> **PROBLEM DESCRIPTION**: Copy out every line of the rows below word for word, leaving out the pictures.

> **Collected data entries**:
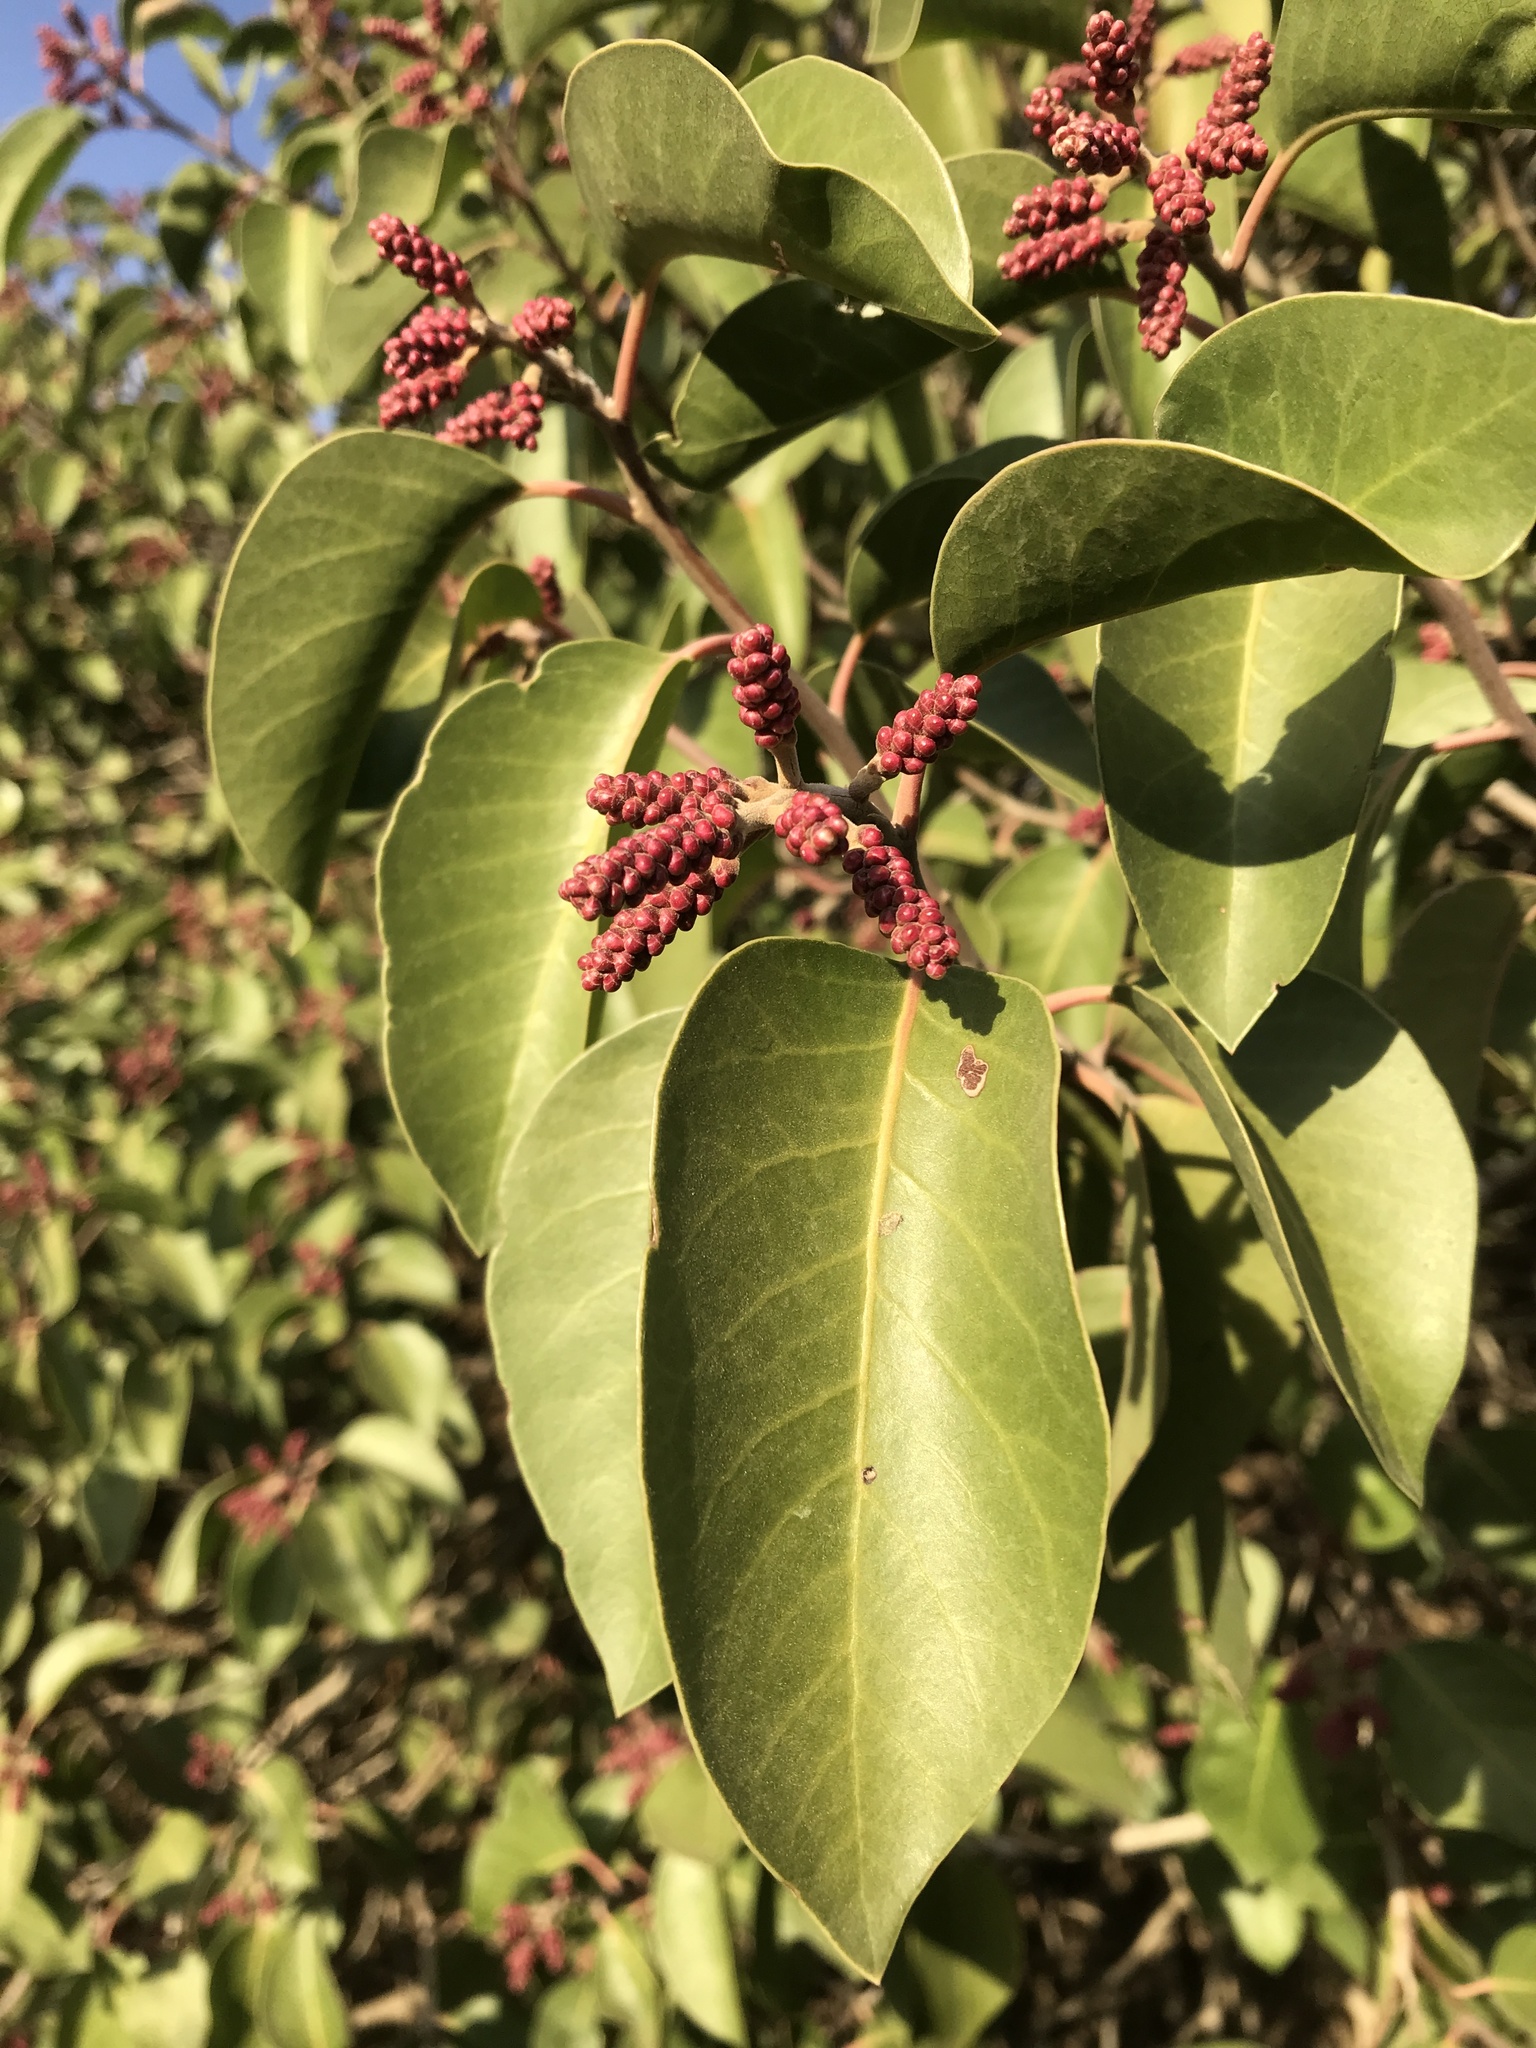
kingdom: Plantae
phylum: Tracheophyta
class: Magnoliopsida
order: Sapindales
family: Anacardiaceae
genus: Rhus
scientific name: Rhus ovata
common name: Sugar sumac
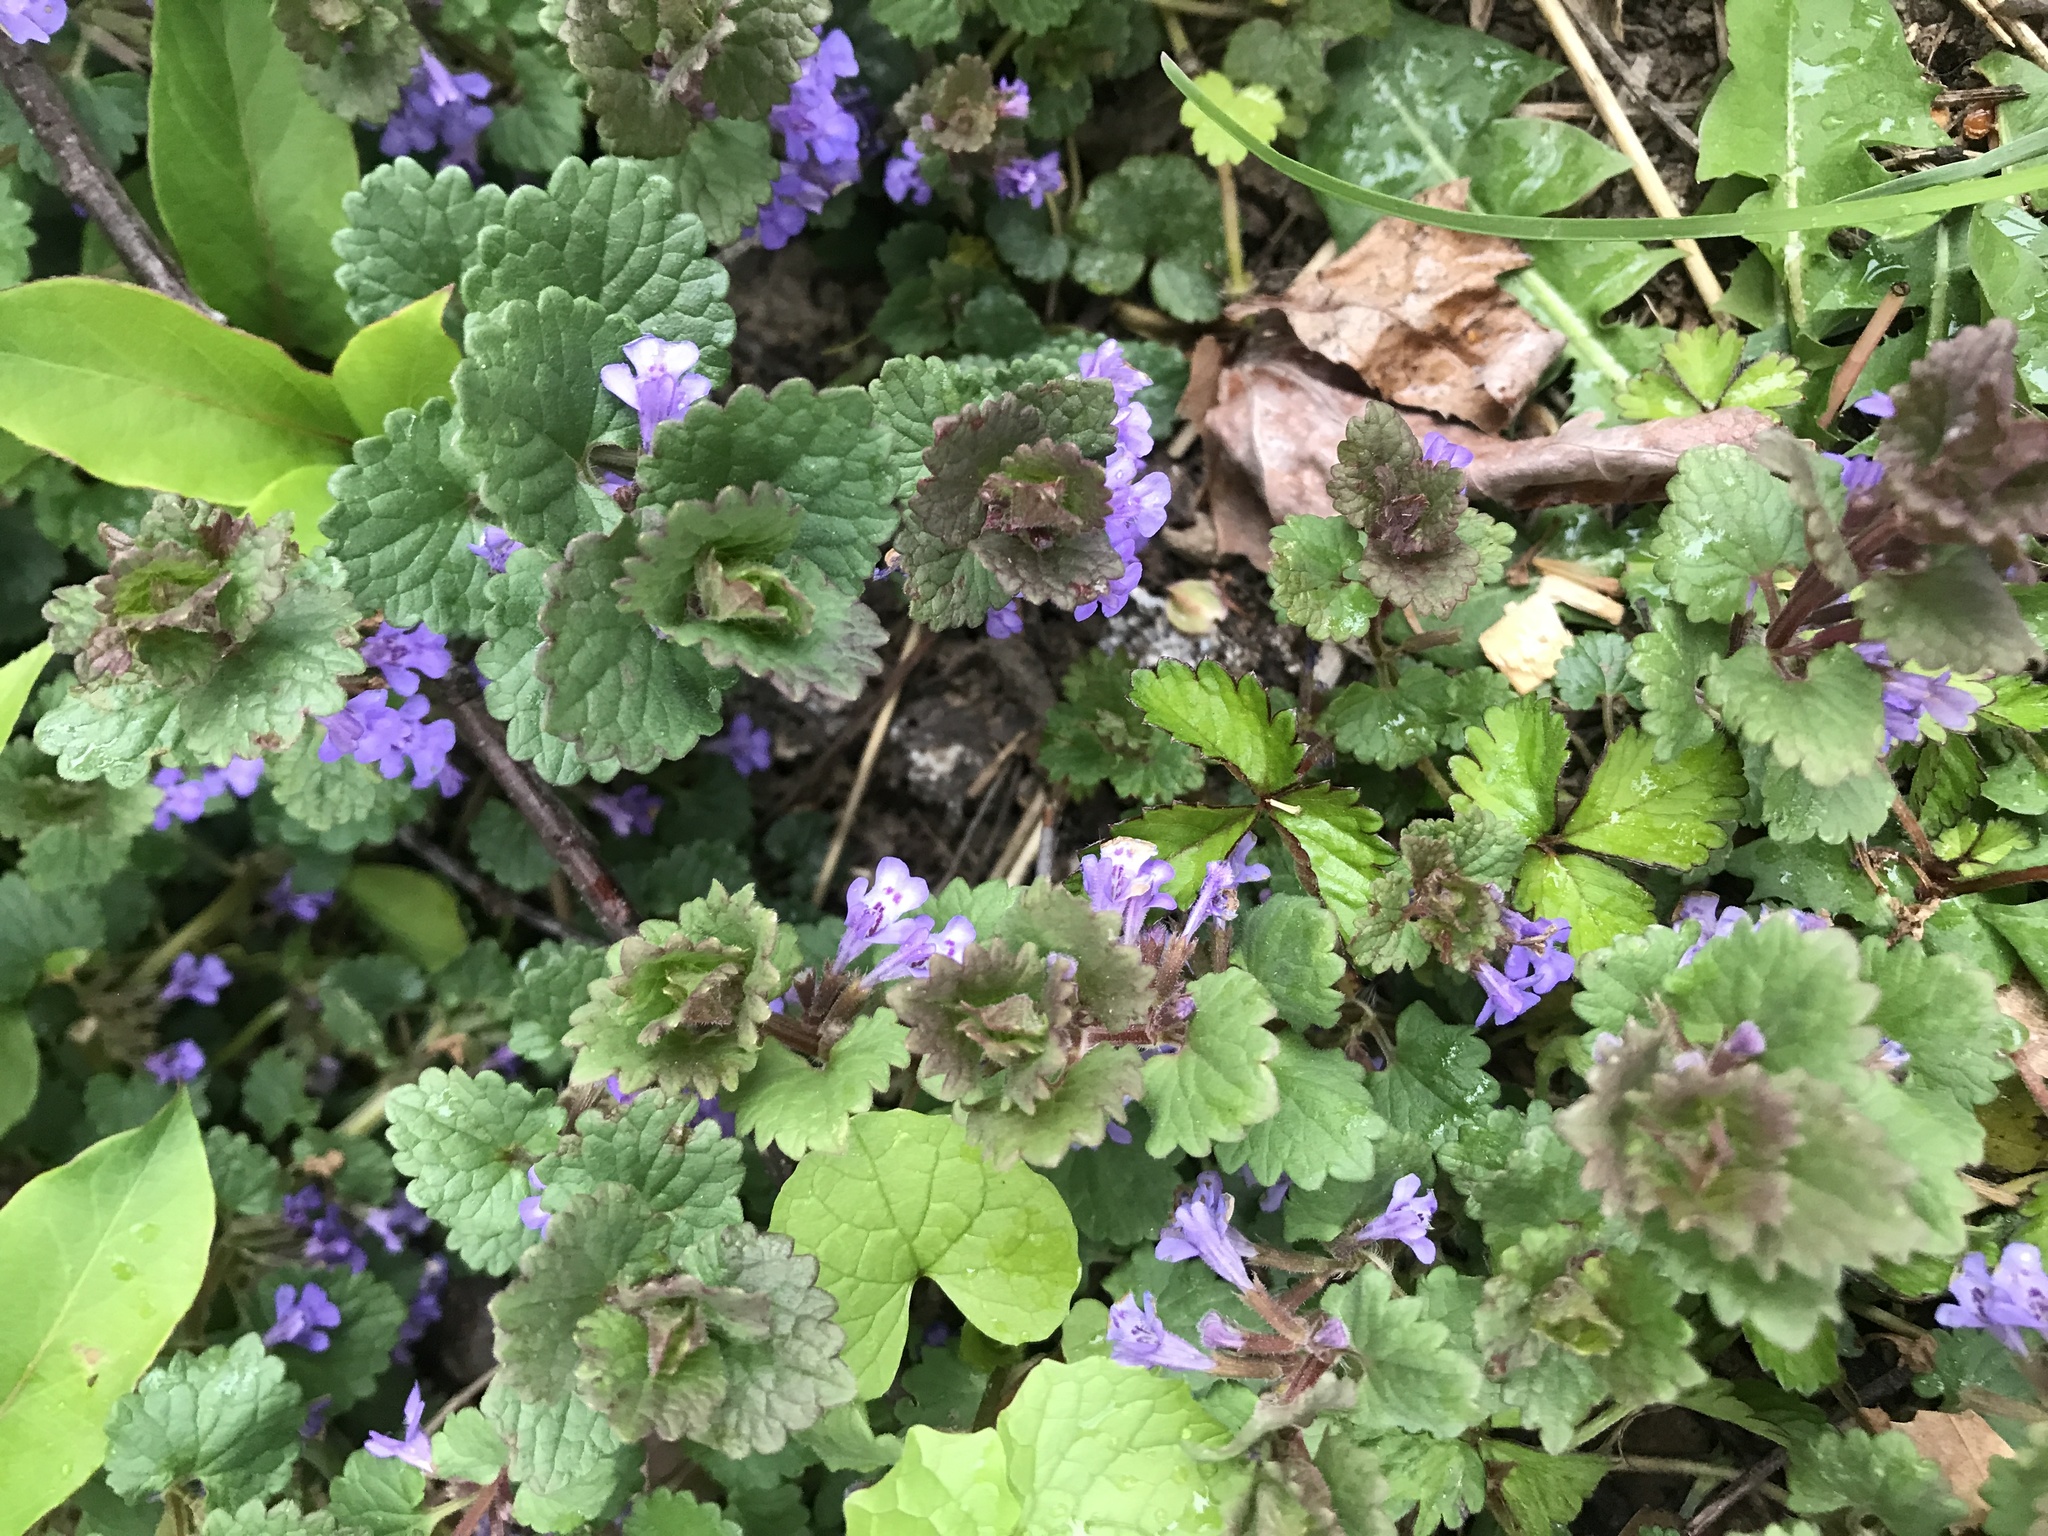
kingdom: Plantae
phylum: Tracheophyta
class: Magnoliopsida
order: Lamiales
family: Lamiaceae
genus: Glechoma
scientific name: Glechoma hederacea
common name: Ground ivy
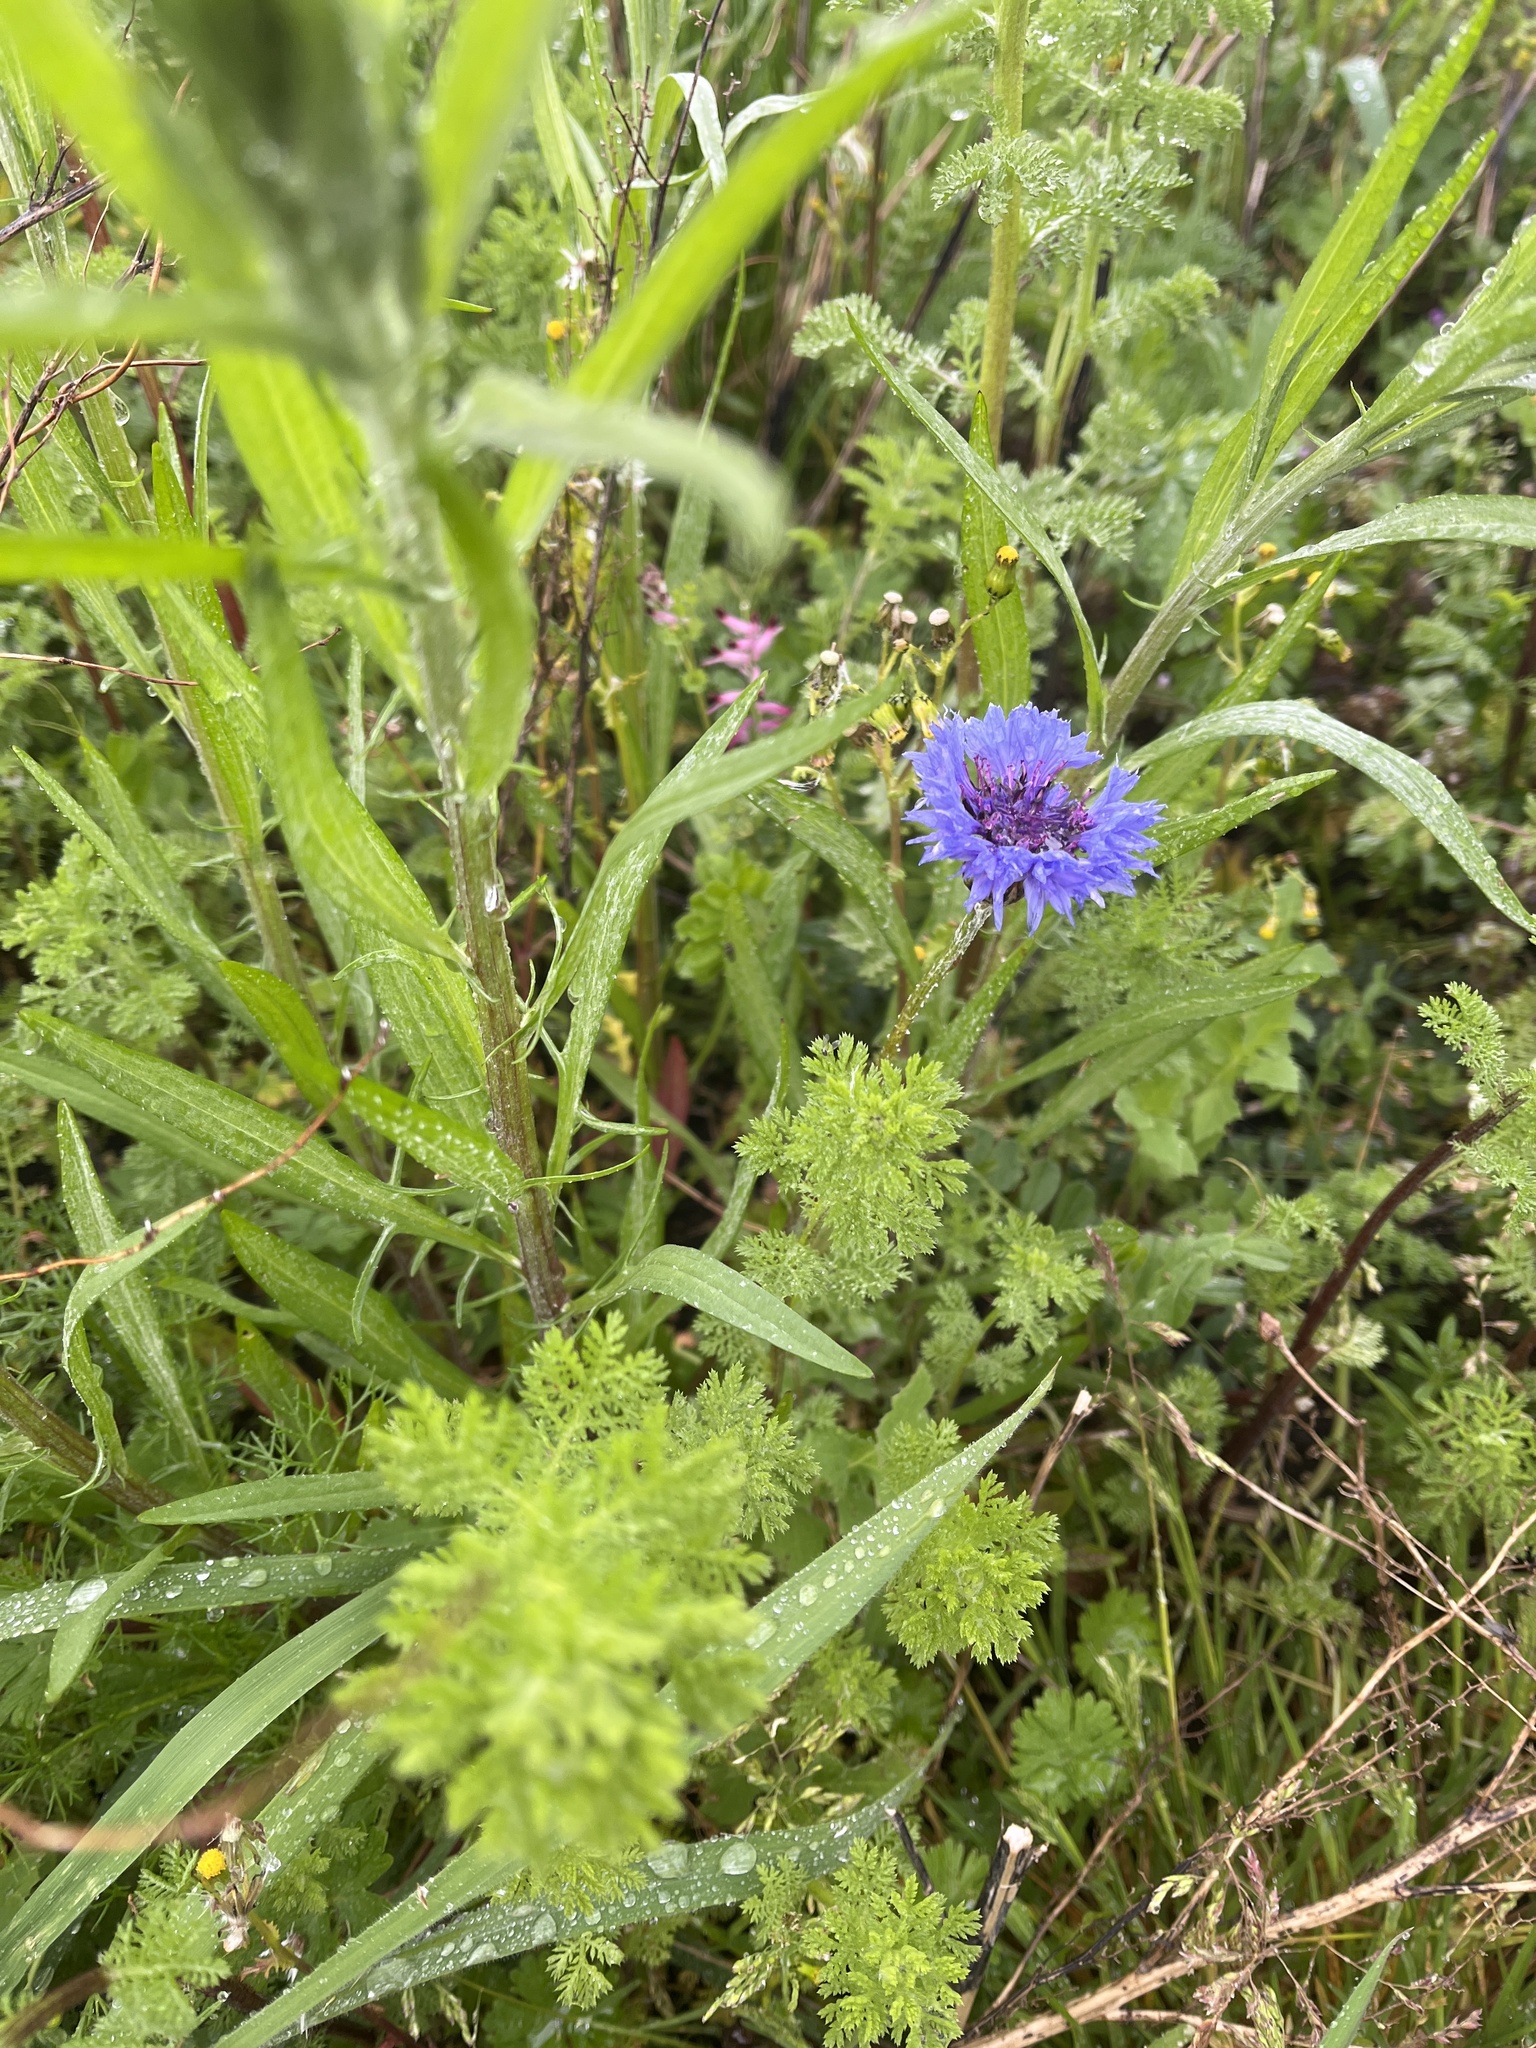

> **ANSWER TO THIS EXERCISE**:
kingdom: Plantae
phylum: Tracheophyta
class: Magnoliopsida
order: Sapindales
family: Anacardiaceae
genus: Rhus
scientific name: Rhus ovata
common name: Sugar sumac
kingdom: Plantae
phylum: Tracheophyta
class: Magnoliopsida
order: Lamiales
family: Lamiaceae
genus: Glechoma
scientific name: Glechoma hederacea
common name: Ground ivy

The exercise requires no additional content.